There’s only one rational explanation, though to attempt to apply rational explanations, of course, is to beg the question of whether you are dealing with rational behavior in the first place.
That rational explanation? That it’s deliberate on Danny’s part.

It’s not as if Danny hasn’t been above not just 1960s-era Quebec nationalist rhetoric in the past… he’s even dabbled in 1970s-era Quebec separatist slogans. He’s fallen short, though just, of inciting his now-diminishing band of fans into a chant of “un pays, nous l’aurons”. But his flirtation with the Pink White and Green was a blatant, if aborted, pander to the downtown St. John’s separatist crowd, evoking the Quebec nationalist usage, and abusage, of the fleurdelisé... to say nothing of his January 2005 impersonation of Jean-Paul L'Allier. His celtophilic fascination with Ireland is another, probably unconscious echo of Quebec nationalism’s appeal to Québécois de souche, the ethnically-correct, the good old stock, the “us”, the “nous”, in contradistinction to the less-virtuous Canadian “them”.

Already he’s taken to Parizeau-esque blaming “money” – in the form of those horrid Canadian capitalists who would swoop in from outside and rob Terra Nova of her virtue and her resources. (There probably aren’t enough, unless you count the Labrador Metis, who, in any event, according to Chancellor Williams himself, don’t exist, to invoke the other half of Parizeau’s bile-laden invective, the bit about “la vote ethnique”.)
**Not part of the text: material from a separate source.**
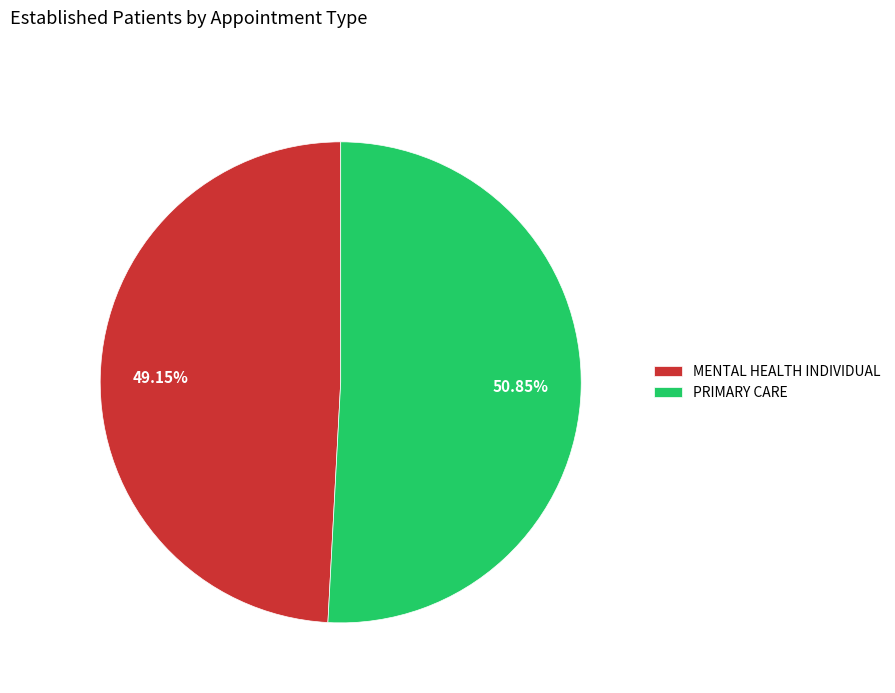

What is the smallest slice in the pie chart?

MENTAL HEALTH INDIVIDUAL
Danny’s constant resort to Newfoundland nationalist, even crypto-separatist, logic and rhetoric, has gone, too often, without comment in the local press. What little there has been, has usually been of the fawning, PWG-waving variety. The Telegram’s editorial marks a welcome relief on both fronts.

But the questions still need to be explored: why does Danny do it? what is his purpose? what is his goal? Because, you know, arguing, if only subtly and implicitly, that we should get more money out of Canada or we’ll [UNSPECIFICED DIRE CONSEQUENCES TO BE INSERTED HERE], is kind of self-defeating.

After all, if Danny were to lead virtuous Terra Nova into [UNSPECIFIED DIRE CONSEQUENCES TO BE INSERTED HERE], how much more money would she be getting out of horrible, horrible, Canada then, than she pays in?

3 Comments:

At 9:25 AM, January 28, 2007 , Blogger Sue Kelland-Dyer said...

So WJM what do you think of the idea of 4 Labrador Party victories next election and possibly forming the next Opposition?

 
At 1:21 PM, January 28, 2007 , Blogger Mark said...

Sounds like a wonderful idea. We should elect Labrador separatists to hold the Newfoundland separatists accountable. Maybe one day the Bell Island separatists and the Ramea sparatists and the Fogo separatists will collectively bring some sanity to our province. The more groups of people we can motivate in the province to blame someone else for everything the fewer people we will ever elect to actually get anything done.
We "homing pigeons" find the whole thing rather amusing.

 
At 2:00 PM, January 28, 2007 , Blogger WJM said...

So WJM what do you think of the idea of 4 Labrador Party victories next election and possibly forming the next Opposition?

Somewhat more likely than an NLFirst minority government. Definitely more likely than a N&LP one.